The complexity of the model affects the training time, which can be clearly seen in the results for the experiments presented above. With the exception of the first experiment, where we deal with the approximation of a function of one variable, in the remaining experiments the training times for the ANFIS model are much longer than for the T1RFIS and T2RFIS models. In Experiments 2, 3 and 4 for the ANFIS model, we have 729 (\(3^6\)), 512 (\(2^9\)) and 256 (\(2^8\)) inference rules, respectively. A large number of rules causes the training times of this model to be long. For example, in Experiment 4, the training times for the ANFIS models are 358.9 s and 12,580 s, while for the T1RFIS and T2RFIS models the time ranges from 6.81 s to 27.65 s. Moreover, it can be seen that in this example, as well as in the others, the training time for the ANFIS models with linear consequents is much longer than for the models with constant consequents.
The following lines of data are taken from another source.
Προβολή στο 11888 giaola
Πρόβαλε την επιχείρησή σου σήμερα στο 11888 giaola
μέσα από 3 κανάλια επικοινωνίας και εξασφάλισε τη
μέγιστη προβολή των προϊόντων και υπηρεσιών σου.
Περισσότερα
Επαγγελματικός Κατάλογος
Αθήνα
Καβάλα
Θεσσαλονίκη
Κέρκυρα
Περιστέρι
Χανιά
This analysis shows the low efficiency of the ANFIS model for more complex (multidimensional) problems, which is not visible in the T1RFIS and T2RFIS models.

Table 6 Structure complexity for the ANFIS and RFIS models; p is the number of fuzzy sets, and m is the number of inputs

8 Conclusions

A novel multi-variable fuzzy inference system with type-2 fuzzy sets has been proposed. This system does not have explicitly defined fuzzy inference rules. It consists of Gaussian fuzzy sets of type-2 defined for the inputs and linearly parameterized system functions for determining the output. The system training is performed using observation data in the form of input/output pairs. The fuzzy sets are determined by a multi-objective genetic algorithm that uses a feature selection method, and the system function parameters are obtained by ridge regression. Calculating the output is simple and fast; it requires only the multiplication of the design matrix and the vector of parameters (\(\widehat{{\textbf{y}}}={\textbf{D}}{\textbf{b}}\)).

The experiments carried out confirmed the usefulness of the proposed method. On the basis of these experiments, it can be seen that the proposed method can improve the results obtained by the ANFIS and T1RFIS models. Future work will be devoted to the use of the proposed method for multidimensional data, applications of other algorithms for training fuzzy sets, and the development of this method for use with nonlinearly parameterized system functions.